As one member of the temps, so eloquently put "[...]I Feel I am now finally on the road to recovery. I found that the act of posting my work on the walls in our locality to be so powerful as it symbolises the bond between mother and child, specifically between myself and my five-year-old daughter. I collaborated with her to create the works, as a way of celebrating the positivity engendered when this relationship is a healthy one. As someone who experienced overt control and endless restrictions from her own mother, this has been incredibly cathartic for me. I intend to continue this work and would like to see the project grow and grow in order to raise awareness of mental wellness/illness and support those who are suffering from deep-seated Mental Health issues."
Familiar slogans of “This too shall pass” and “One step at a time” are heard all too often of those under Mental Health services, and there is a beauty in taking the power of that phrase back, using it as an artwork on the streets, thatis as impermanent as some mental states, the power of creativity keeping at least one member of the temps from a swift holiday in Woodlands, which in turn shows how integral artwork can be to those needing a respite from their own thoughts, an outlet for the upset if you will, an exercise in distraction. The artworks created by the temps are out in the public, for you all to see and to converse about, this isn't hidden in a psychiatric ward or a white gallery, this is available to everyone, coincidently so is mental illness, and the conversations the works encourage should be had, and these conversations are happening, as one member highlighted “When I was posting my drawing and the accompanying song lyrics a gang of young men asked if they could look at what I was doing. I said ‘of course, that is the point’. I explained to them that putting the original drawing up was a way of honouring my Dad who is dying and reminding people to make the most of each other. They seemed genuinely moved and said they’d let their friends know about the piece”.
This is the blessing of art in open spaces, those that may not normally visit art galleries get to see a wealth of talent in our streets.
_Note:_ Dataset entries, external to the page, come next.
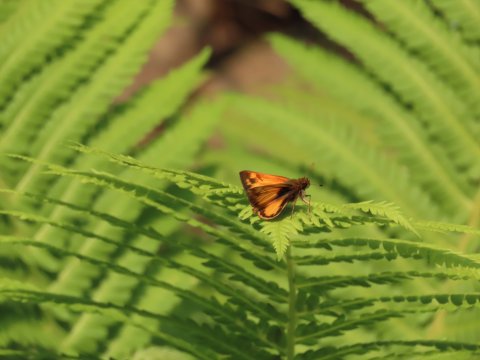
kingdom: Animalia
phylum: Arthropoda
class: Insecta
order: Lepidoptera
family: Hesperiidae
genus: Lon
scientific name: Lon zabulon
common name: Zabulon Skipper
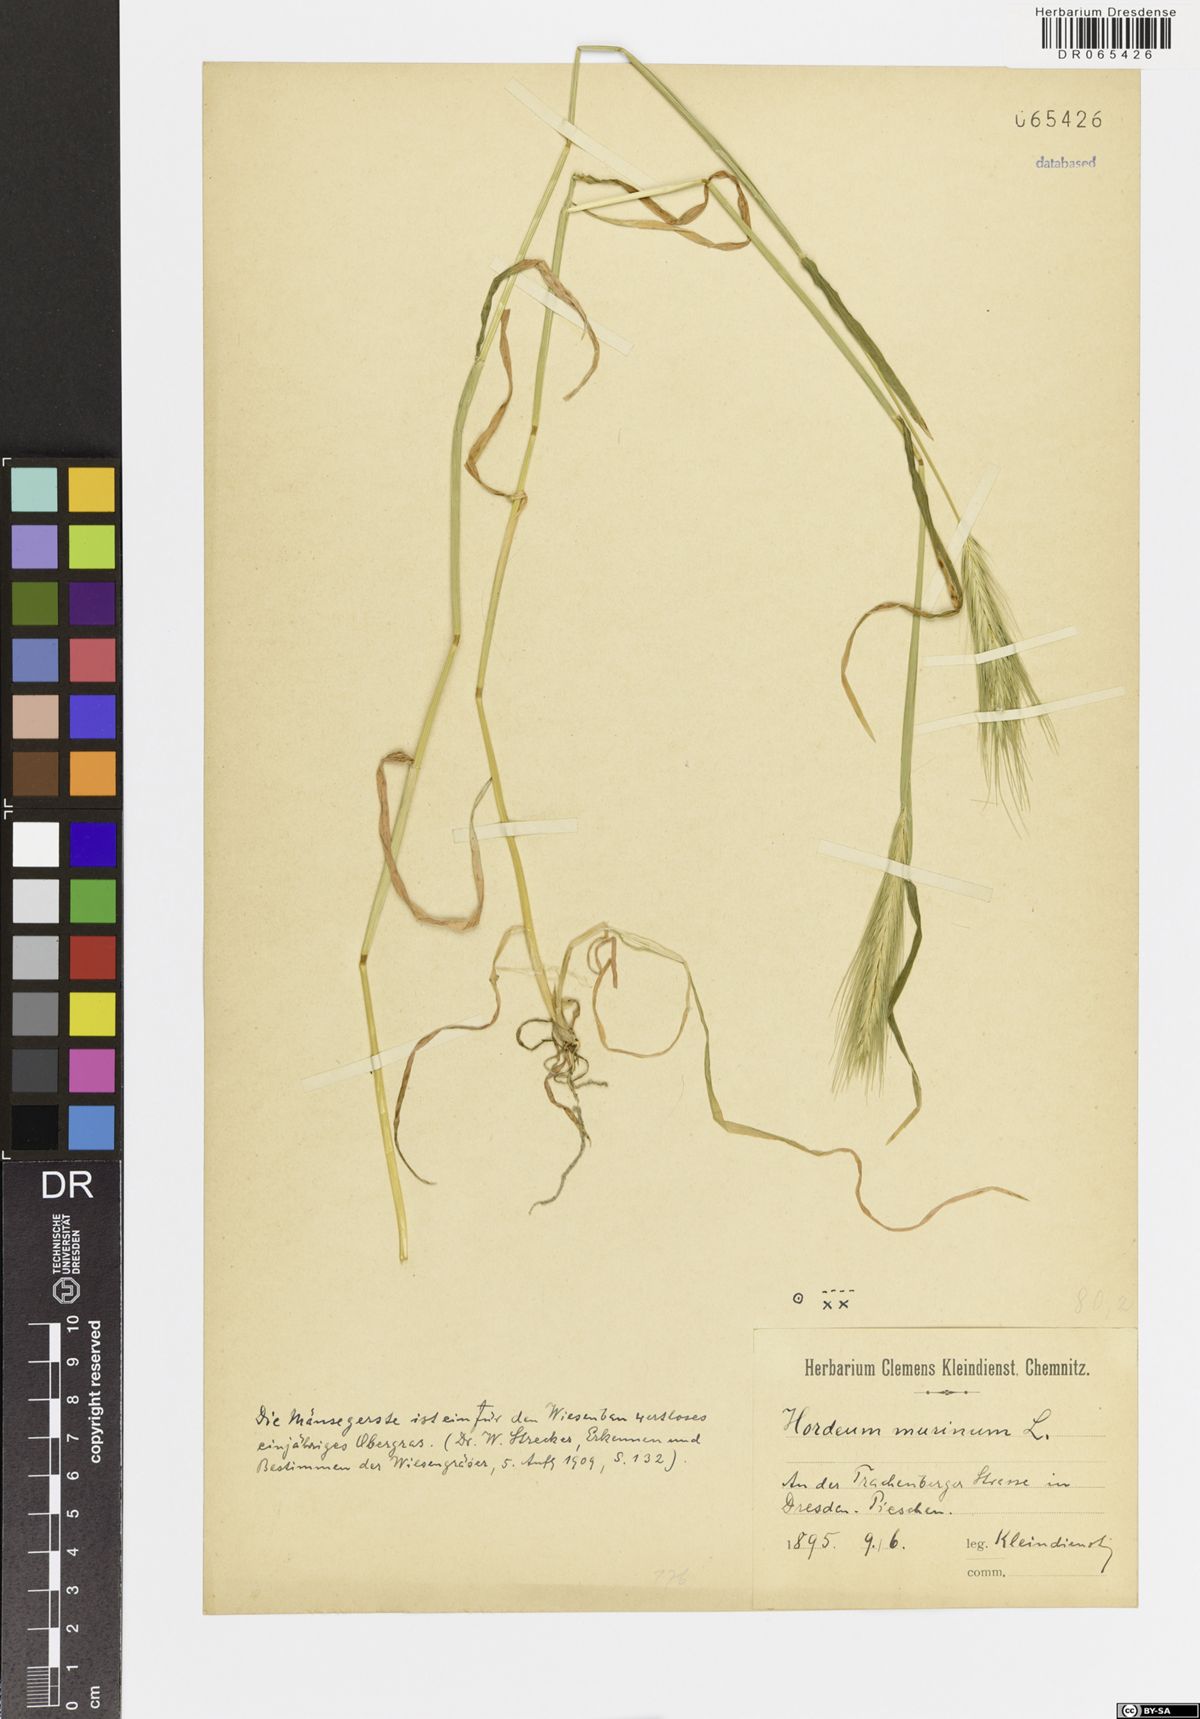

So often art on the subject of mental illness, made by those with mental illness gets the label of “Outsider Art”, this is changing, the temps are actively trying to engage just those who may be of the belief 'art is not for me'. With the stigma of mental illness being challenged, these artworks demonstrate the creativity and the perseverance of those touched by mental illness. The works will be up around St Leonards until the weather (or the council) decide it's time to gently disappear, but hopefully the message from Time To Change will stay with us. “Mental illness affects 1 in 4, start your conversation now”.